(SUPPLIED MATERIAL Opens)

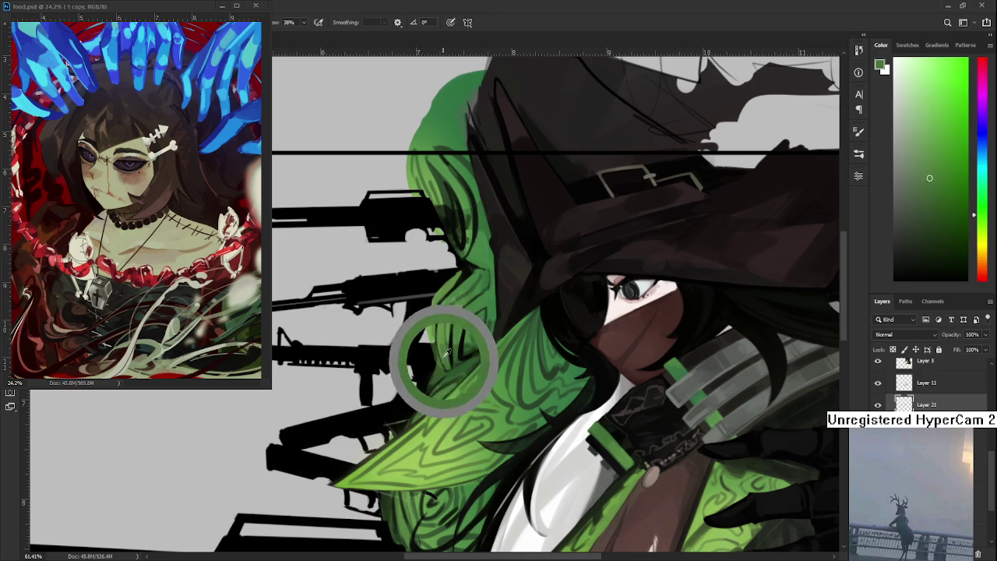
pyautogui.moveTo(447, 352); pyautogui.dragTo(441, 351)
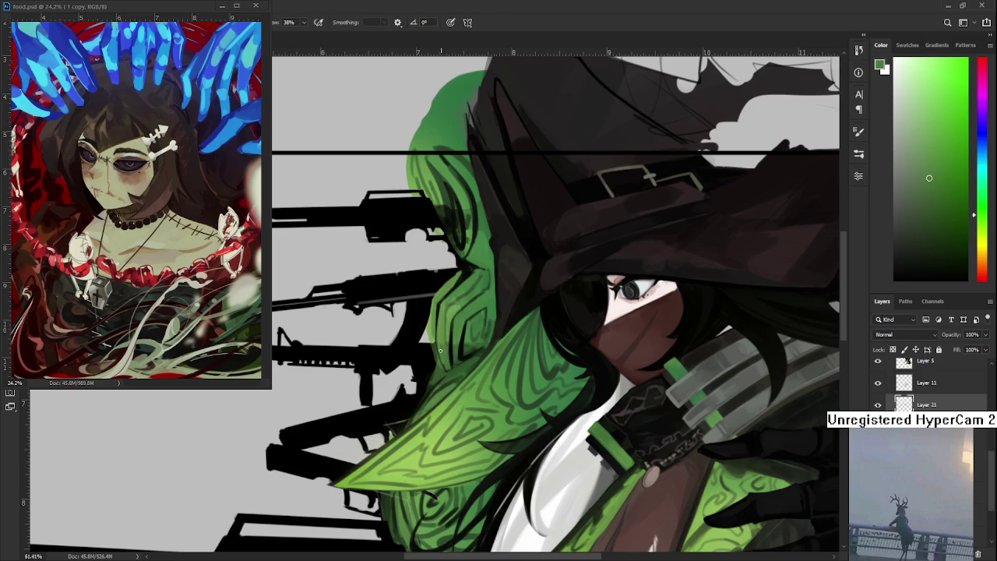
pyautogui.keyDown('alt'); pyautogui.click(441, 327); pyautogui.keyUp('alt')
pyautogui.keyDown('alt'); pyautogui.click(441, 331); pyautogui.keyUp('alt')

(SUPPLIED MATERIAL Closes)

Your answer must be the count of lines in the data that contain "click", with no added words.

> TASK SOLUTION
2